WORK ORDER: Scan the records for the string "durch", then copy each line that has it.

DATA SHOWN:

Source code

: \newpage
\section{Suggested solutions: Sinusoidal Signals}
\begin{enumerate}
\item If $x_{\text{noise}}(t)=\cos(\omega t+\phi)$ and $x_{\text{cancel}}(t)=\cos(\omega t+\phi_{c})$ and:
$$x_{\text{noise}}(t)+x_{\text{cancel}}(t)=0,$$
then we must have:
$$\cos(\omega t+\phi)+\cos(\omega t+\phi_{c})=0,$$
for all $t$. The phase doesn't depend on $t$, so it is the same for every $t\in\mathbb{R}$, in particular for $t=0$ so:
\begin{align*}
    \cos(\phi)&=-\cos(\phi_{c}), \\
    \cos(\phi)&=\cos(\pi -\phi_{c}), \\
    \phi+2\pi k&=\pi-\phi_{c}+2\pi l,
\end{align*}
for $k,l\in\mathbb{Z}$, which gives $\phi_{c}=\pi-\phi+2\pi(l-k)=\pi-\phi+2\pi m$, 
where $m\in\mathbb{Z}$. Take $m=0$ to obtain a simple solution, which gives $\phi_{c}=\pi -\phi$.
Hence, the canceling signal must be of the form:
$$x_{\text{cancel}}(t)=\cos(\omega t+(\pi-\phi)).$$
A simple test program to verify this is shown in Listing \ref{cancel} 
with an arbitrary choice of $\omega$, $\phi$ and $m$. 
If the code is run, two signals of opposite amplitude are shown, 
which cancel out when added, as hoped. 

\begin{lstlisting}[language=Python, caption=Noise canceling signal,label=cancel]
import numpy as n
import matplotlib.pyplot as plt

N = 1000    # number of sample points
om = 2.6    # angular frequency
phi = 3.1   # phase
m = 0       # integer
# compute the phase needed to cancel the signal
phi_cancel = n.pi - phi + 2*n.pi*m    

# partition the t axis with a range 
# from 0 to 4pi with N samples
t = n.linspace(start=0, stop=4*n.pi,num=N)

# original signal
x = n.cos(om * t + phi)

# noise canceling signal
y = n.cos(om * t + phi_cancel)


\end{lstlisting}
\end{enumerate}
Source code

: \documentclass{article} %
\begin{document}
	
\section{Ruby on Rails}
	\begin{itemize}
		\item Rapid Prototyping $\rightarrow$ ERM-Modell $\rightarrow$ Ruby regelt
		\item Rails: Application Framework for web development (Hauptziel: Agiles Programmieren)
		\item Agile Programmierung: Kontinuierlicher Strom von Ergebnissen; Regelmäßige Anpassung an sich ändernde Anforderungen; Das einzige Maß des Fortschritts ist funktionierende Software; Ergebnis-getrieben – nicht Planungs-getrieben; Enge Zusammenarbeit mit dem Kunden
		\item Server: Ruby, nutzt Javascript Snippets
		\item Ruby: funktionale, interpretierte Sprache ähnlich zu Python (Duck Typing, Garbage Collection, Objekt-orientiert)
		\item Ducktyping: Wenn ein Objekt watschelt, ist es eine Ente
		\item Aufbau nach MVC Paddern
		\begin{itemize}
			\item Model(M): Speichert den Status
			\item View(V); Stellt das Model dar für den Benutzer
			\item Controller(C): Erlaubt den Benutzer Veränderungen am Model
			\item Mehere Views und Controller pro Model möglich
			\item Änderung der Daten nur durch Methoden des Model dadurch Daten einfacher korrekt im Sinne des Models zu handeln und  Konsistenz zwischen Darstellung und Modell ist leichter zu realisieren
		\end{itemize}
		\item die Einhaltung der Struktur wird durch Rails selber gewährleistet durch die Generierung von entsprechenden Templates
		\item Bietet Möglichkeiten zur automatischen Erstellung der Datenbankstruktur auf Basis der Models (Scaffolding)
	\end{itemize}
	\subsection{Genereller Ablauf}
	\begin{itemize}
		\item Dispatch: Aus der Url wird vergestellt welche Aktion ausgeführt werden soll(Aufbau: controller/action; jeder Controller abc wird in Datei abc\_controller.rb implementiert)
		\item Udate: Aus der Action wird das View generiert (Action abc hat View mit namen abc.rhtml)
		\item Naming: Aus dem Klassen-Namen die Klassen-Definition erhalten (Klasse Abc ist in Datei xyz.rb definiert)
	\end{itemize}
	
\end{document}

ANSWER BELOW:
			\item Änderung der Daten nur durch Methoden des Model dadurch Daten einfacher korrekt im Sinne des Models zu handeln und  Konsistenz zwischen Darstellung und Modell ist leichter zu realisieren
		\item die Einhaltung der Struktur wird durch Rails selber gewährleistet durch die Generierung von entsprechenden Templates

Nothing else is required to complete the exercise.